===== RECORDS TO PROCESS
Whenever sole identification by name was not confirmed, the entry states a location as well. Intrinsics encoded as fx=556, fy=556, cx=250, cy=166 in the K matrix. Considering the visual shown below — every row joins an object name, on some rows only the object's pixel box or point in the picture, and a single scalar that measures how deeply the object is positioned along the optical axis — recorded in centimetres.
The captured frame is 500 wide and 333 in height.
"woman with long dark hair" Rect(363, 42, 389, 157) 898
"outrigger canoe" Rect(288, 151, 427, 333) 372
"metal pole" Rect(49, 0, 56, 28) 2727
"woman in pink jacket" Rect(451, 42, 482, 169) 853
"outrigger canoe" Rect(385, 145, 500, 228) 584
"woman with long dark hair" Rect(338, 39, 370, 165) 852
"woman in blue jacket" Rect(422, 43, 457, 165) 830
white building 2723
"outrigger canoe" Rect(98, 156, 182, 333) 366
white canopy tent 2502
==========
===== RECORDS TO PROCESS
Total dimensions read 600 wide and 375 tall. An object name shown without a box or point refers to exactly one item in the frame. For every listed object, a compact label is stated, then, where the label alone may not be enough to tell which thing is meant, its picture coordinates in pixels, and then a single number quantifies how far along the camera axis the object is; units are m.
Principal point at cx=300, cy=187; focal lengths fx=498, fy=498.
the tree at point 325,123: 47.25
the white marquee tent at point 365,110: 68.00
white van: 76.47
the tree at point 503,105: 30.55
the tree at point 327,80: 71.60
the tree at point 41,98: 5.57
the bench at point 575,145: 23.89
==========
#### [THE PROBLEM]
List each line in the listing that contains the string "dark".

#### [EXERCISE ANSWER]
"woman with long dark hair" Rect(363, 42, 389, 157) 898
"woman with long dark hair" Rect(338, 39, 370, 165) 852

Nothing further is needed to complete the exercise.